* **DATA FOR THIS TASK**
:::

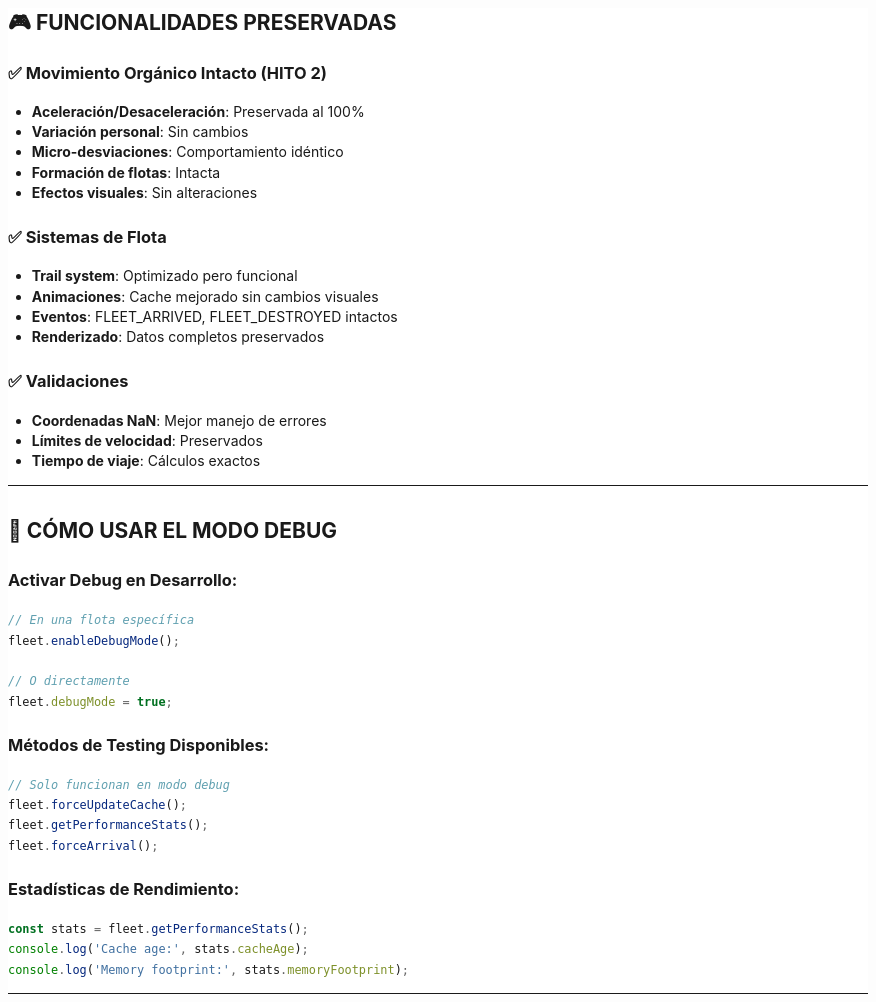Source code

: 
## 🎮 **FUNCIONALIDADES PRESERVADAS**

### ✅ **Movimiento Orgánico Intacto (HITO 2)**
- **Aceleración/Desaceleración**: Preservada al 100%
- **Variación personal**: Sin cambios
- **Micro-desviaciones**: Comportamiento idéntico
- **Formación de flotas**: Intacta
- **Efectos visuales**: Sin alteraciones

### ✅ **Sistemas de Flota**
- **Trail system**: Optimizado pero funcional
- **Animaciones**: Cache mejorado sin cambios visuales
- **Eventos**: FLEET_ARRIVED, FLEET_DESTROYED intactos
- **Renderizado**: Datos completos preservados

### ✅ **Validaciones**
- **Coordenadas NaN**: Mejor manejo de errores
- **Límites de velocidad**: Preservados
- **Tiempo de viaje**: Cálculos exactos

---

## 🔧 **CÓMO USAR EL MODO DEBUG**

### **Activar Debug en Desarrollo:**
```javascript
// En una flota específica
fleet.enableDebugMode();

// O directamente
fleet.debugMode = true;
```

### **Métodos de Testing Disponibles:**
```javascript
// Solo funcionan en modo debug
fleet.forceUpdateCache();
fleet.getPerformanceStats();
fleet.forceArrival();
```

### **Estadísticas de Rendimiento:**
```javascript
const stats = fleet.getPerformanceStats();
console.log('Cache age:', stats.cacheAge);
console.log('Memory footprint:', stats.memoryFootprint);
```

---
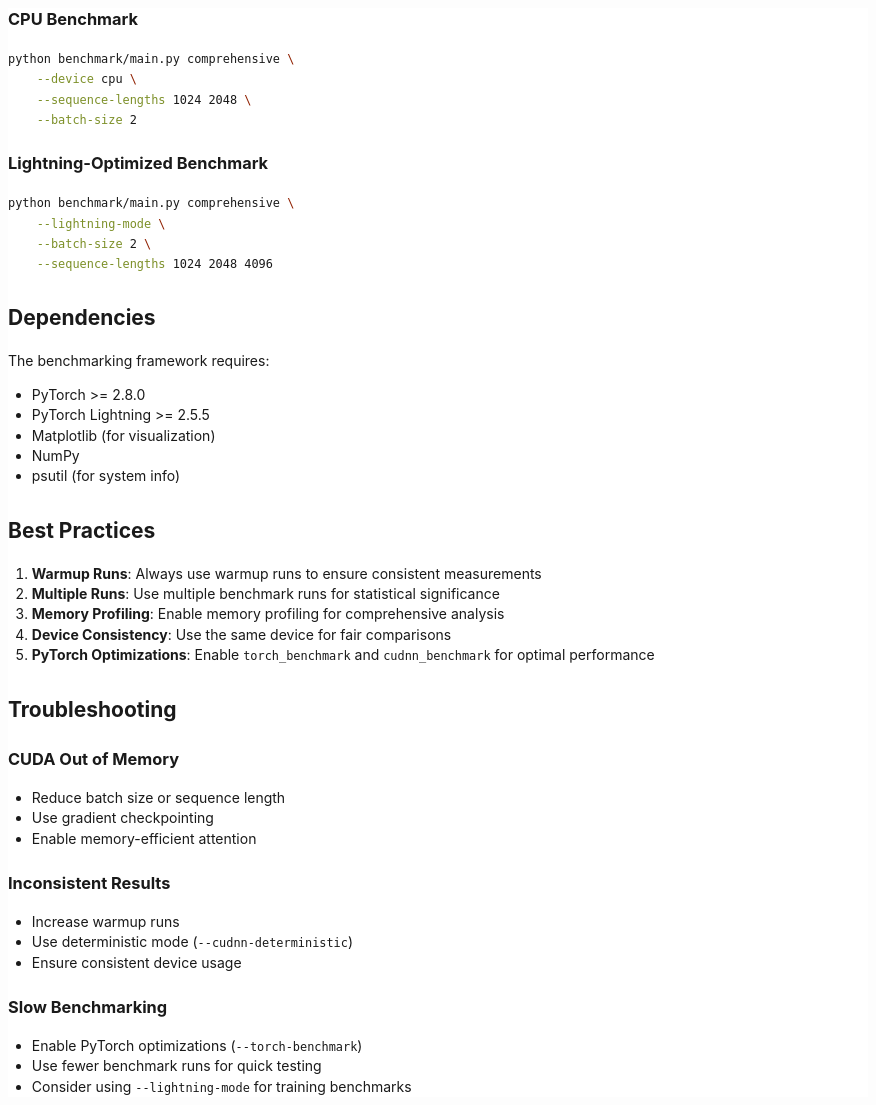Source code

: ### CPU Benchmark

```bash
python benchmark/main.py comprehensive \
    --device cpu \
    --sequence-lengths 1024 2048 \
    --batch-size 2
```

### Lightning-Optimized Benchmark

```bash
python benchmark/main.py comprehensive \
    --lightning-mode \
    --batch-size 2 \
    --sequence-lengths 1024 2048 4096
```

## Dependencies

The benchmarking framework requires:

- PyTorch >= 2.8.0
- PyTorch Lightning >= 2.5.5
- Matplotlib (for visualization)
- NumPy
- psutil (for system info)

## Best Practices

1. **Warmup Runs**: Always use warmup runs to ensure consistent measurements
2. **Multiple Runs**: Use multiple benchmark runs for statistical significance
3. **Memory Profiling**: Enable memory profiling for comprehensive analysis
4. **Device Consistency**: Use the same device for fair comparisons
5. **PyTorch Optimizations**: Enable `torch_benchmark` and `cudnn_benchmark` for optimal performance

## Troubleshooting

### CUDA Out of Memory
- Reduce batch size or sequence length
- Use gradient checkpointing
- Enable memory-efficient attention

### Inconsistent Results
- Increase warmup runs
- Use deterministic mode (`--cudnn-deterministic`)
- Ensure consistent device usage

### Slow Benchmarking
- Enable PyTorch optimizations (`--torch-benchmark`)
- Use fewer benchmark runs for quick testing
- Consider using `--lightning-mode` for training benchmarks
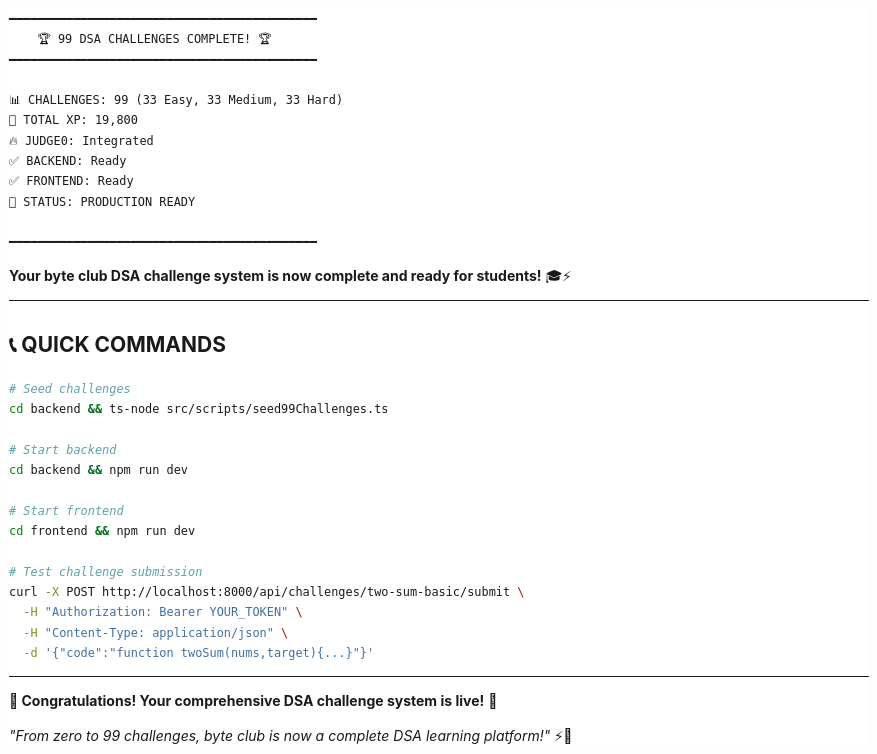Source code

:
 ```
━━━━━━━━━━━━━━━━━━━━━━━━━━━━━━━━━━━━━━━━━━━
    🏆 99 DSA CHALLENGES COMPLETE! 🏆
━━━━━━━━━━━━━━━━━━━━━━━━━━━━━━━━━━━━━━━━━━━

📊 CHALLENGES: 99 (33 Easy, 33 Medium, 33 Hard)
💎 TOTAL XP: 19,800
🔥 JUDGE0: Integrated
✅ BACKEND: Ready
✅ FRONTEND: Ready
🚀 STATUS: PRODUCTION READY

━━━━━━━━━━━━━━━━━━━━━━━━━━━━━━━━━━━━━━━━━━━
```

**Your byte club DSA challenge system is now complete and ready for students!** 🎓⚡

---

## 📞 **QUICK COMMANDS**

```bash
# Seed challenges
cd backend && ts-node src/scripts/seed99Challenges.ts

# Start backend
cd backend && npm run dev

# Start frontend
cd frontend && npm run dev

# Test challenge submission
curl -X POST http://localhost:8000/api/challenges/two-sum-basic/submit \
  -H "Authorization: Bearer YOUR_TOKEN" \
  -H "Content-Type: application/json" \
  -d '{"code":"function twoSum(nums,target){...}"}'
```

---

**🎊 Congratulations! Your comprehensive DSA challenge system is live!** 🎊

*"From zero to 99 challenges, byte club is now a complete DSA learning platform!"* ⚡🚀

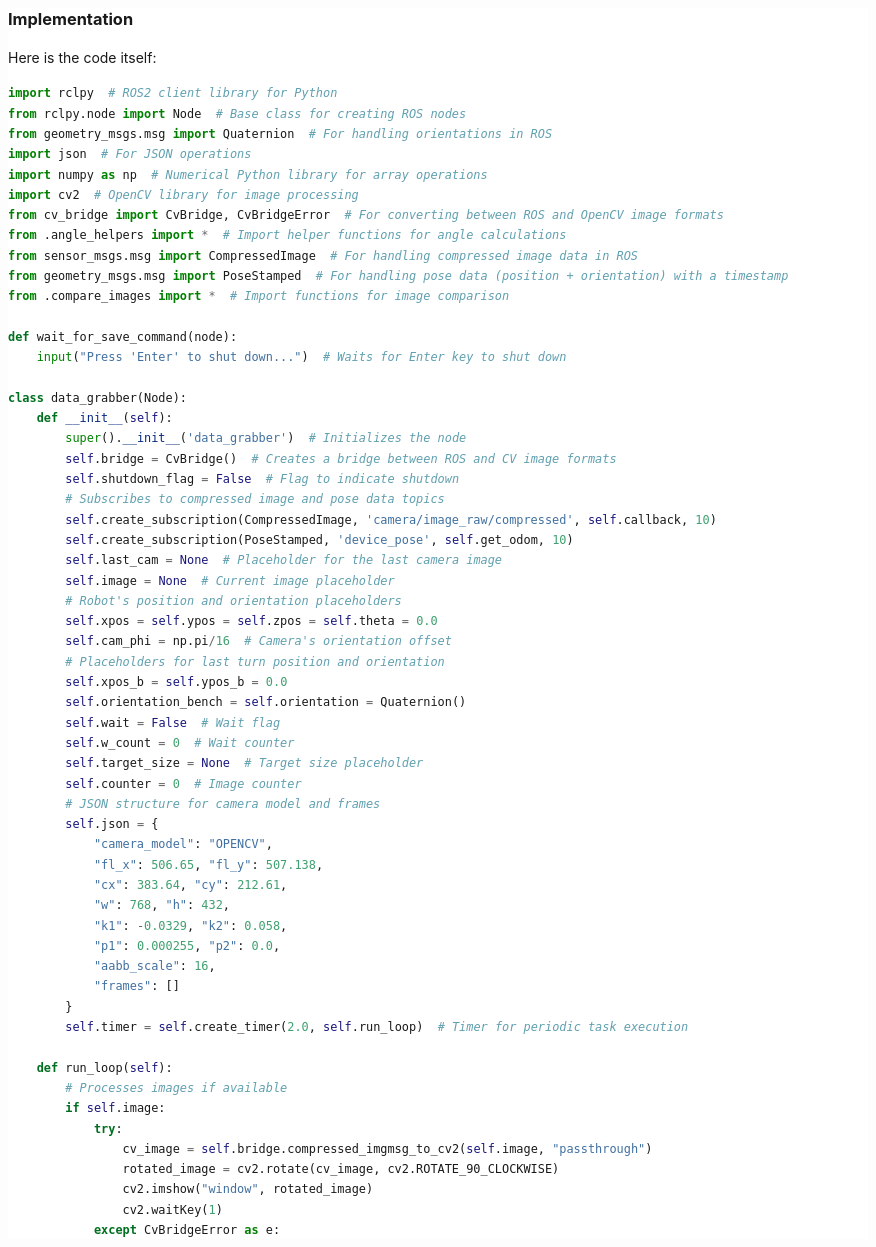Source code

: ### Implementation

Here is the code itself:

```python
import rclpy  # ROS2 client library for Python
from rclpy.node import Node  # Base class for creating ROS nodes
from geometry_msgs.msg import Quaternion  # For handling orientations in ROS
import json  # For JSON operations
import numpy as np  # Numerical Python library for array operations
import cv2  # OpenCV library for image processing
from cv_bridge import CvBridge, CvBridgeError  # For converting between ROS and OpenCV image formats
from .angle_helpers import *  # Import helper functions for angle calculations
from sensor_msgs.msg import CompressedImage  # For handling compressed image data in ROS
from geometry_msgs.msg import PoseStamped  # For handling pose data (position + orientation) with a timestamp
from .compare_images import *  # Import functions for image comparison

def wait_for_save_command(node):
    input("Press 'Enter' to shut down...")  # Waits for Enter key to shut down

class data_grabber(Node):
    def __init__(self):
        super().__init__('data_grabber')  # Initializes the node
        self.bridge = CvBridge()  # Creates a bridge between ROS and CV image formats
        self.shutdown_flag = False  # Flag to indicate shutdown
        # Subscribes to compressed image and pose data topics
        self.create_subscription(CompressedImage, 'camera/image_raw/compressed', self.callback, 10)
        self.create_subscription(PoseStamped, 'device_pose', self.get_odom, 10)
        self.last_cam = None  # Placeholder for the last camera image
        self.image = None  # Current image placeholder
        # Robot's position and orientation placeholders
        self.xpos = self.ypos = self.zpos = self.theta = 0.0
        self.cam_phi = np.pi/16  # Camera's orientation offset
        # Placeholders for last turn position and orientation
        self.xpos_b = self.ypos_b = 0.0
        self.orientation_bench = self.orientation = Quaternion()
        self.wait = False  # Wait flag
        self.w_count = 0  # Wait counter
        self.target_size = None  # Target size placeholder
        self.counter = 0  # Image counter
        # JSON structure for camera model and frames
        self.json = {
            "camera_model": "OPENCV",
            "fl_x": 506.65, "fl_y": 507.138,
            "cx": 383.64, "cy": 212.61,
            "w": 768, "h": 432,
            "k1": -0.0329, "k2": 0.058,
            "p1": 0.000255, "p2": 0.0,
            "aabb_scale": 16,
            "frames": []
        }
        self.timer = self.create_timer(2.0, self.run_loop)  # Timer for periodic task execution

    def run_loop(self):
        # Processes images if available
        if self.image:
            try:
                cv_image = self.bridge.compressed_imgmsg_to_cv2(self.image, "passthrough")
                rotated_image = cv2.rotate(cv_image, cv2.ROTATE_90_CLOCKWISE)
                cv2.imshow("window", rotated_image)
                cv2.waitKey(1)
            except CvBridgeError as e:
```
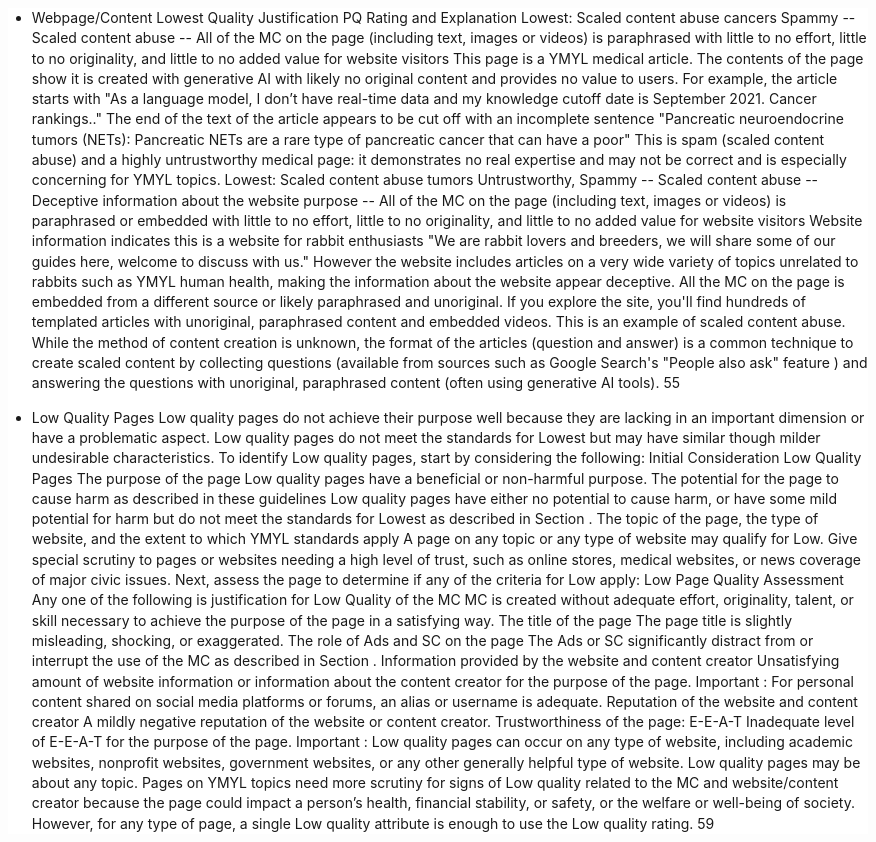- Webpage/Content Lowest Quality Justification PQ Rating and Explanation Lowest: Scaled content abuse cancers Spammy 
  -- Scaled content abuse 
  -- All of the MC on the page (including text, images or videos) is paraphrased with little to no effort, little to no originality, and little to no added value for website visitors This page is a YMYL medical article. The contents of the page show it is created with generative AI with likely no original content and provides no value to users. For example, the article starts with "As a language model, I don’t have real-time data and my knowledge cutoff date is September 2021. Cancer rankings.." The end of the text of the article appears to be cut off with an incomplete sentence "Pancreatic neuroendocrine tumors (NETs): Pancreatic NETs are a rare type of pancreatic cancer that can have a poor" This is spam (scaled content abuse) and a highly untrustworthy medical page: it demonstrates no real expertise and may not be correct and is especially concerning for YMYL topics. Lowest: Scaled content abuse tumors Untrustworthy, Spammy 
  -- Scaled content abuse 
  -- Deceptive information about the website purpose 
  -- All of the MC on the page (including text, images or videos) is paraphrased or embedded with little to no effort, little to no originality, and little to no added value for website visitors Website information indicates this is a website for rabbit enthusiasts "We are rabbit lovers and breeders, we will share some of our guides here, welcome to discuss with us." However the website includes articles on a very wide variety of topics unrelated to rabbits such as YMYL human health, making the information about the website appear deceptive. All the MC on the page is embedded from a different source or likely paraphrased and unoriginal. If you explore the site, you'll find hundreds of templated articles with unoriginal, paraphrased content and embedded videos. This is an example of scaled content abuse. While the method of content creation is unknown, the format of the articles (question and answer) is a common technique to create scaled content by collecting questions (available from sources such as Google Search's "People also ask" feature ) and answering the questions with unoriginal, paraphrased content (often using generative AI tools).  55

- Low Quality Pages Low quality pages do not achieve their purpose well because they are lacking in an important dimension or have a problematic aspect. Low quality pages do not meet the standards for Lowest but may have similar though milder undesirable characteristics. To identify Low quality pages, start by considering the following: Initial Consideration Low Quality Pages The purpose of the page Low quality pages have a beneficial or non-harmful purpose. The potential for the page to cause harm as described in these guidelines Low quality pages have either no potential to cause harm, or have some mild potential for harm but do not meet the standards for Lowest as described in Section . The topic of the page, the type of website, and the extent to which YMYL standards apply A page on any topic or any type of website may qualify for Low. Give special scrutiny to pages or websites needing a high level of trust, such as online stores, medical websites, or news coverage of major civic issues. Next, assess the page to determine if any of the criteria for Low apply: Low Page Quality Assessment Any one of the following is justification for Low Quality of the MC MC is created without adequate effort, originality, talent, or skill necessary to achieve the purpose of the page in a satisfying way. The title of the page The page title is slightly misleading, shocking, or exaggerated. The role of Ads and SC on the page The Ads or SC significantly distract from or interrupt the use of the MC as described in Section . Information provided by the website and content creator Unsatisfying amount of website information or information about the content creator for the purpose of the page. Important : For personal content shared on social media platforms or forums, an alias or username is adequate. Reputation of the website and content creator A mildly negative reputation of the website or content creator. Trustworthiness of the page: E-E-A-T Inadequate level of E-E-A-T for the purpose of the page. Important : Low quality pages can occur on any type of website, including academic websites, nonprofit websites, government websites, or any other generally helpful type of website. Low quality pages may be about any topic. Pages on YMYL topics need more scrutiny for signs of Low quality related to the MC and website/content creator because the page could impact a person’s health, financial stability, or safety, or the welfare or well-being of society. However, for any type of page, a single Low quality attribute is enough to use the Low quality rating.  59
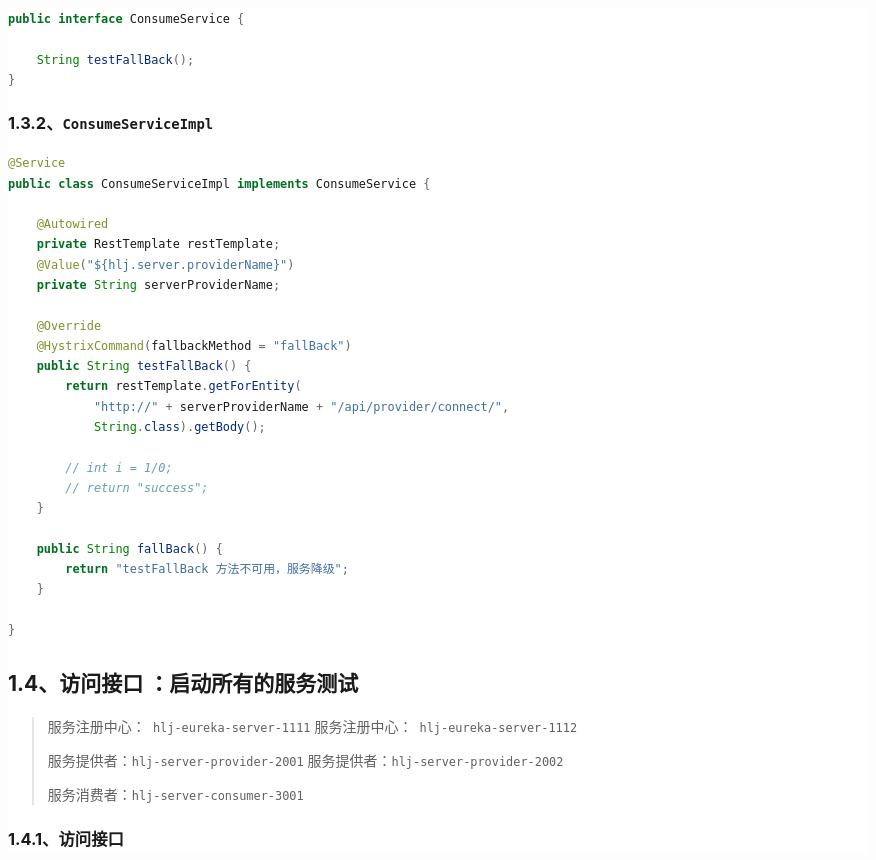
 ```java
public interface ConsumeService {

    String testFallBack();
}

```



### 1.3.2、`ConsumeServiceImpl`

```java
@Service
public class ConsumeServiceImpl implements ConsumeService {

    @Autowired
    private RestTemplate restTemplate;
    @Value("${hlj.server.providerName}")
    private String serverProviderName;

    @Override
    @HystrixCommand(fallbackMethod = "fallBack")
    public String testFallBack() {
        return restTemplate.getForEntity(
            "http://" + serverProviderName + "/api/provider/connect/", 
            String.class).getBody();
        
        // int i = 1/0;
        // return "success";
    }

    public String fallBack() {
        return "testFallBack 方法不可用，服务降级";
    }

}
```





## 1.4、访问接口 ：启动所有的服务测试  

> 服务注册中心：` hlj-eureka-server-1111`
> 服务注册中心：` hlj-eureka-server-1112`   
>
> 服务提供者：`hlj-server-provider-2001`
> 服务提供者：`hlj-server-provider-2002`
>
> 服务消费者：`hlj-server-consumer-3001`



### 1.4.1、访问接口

:::

* **TASK TO CARRY OUT**
Tally the lines of the records that contain "CompressedImage", then write only the total.

* **WORKED SOLUTION**
2